> _MATERIAL SUPPLIED_

-=-=-

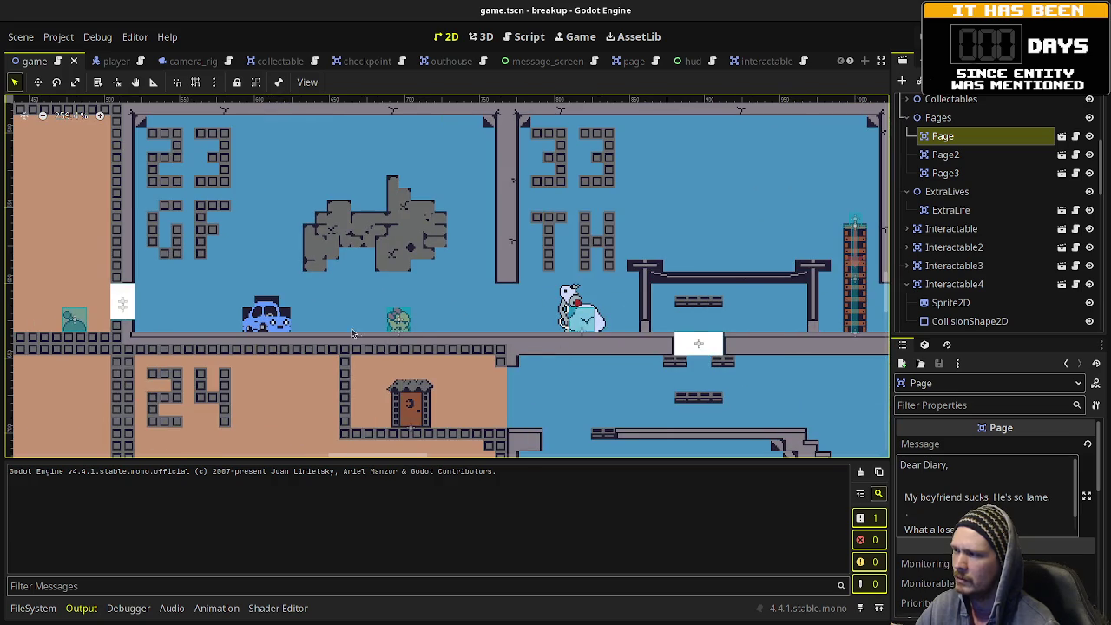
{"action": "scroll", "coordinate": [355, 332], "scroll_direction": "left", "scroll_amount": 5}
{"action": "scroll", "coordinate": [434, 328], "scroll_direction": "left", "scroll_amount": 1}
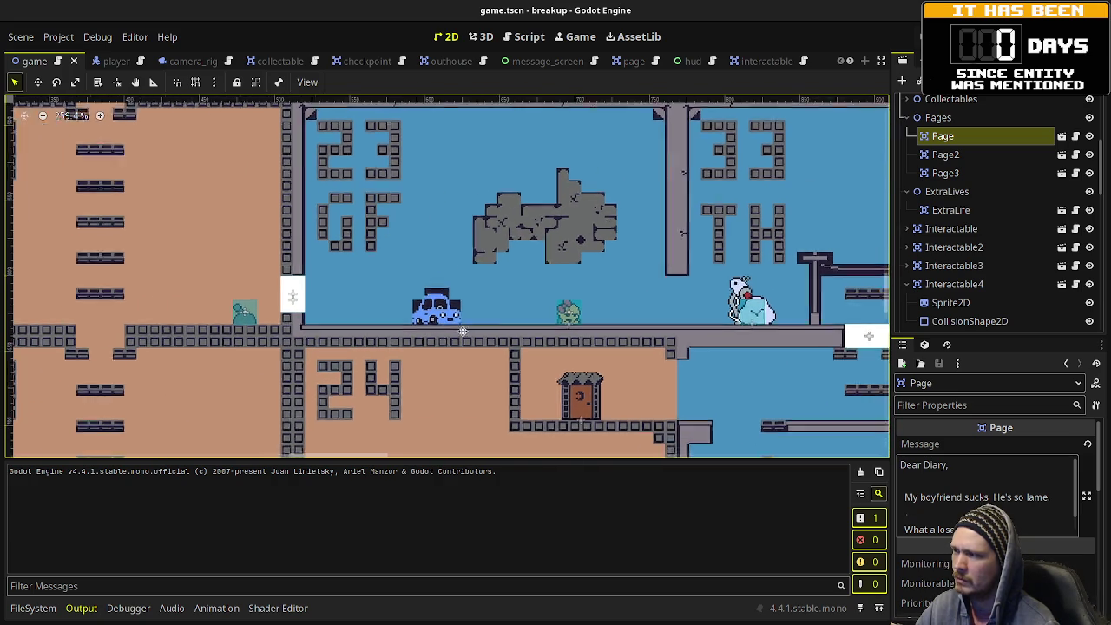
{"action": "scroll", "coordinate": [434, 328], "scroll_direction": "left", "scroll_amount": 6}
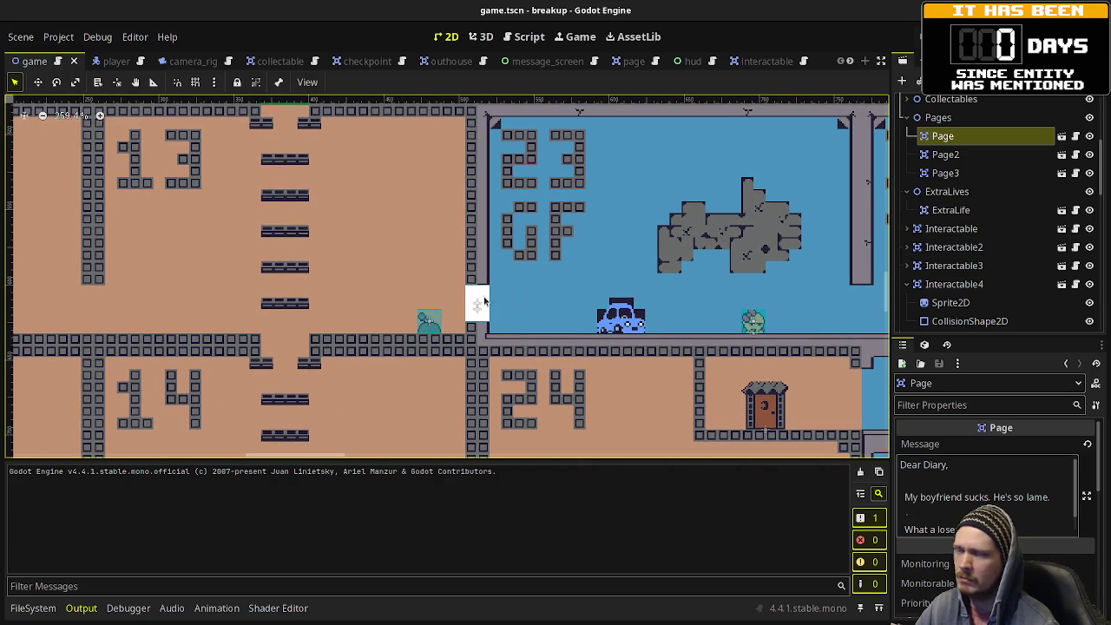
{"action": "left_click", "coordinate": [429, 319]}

-=-=-

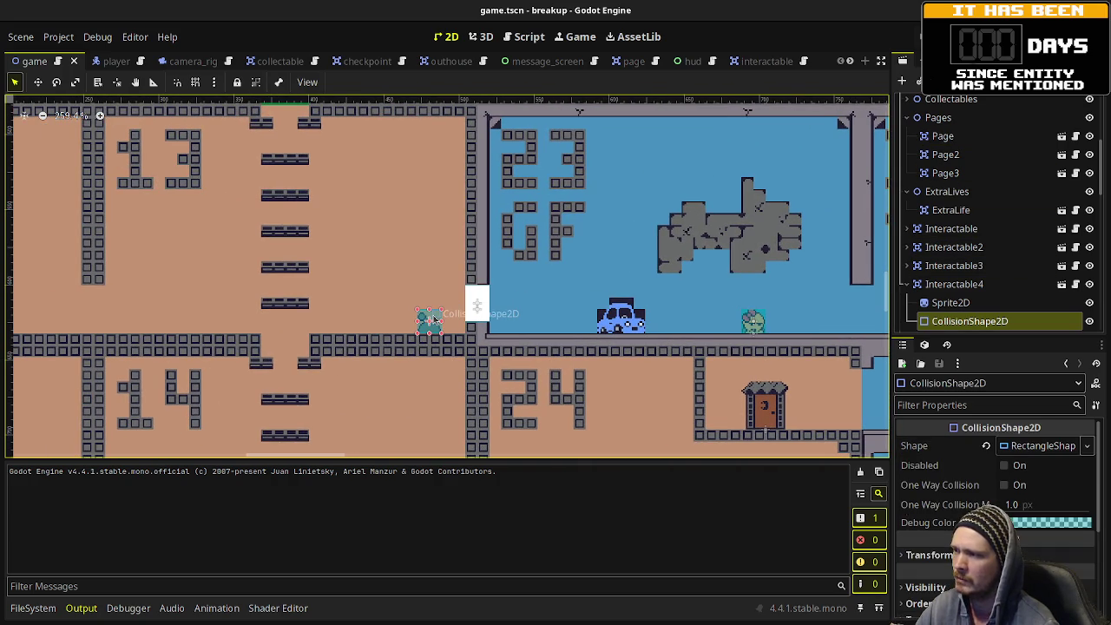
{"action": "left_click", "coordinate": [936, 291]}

-=-=-

> _REQUIREMENT_
Whenever the string "scroll" shows up in a line above, copy that line.

> _WRITTEN SOLUTION_
{"action": "scroll", "coordinate": [355, 332], "scroll_direction": "left", "scroll_amount": 5}
{"action": "scroll", "coordinate": [434, 328], "scroll_direction": "left", "scroll_amount": 1}
{"action": "scroll", "coordinate": [434, 328], "scroll_direction": "left", "scroll_amount": 6}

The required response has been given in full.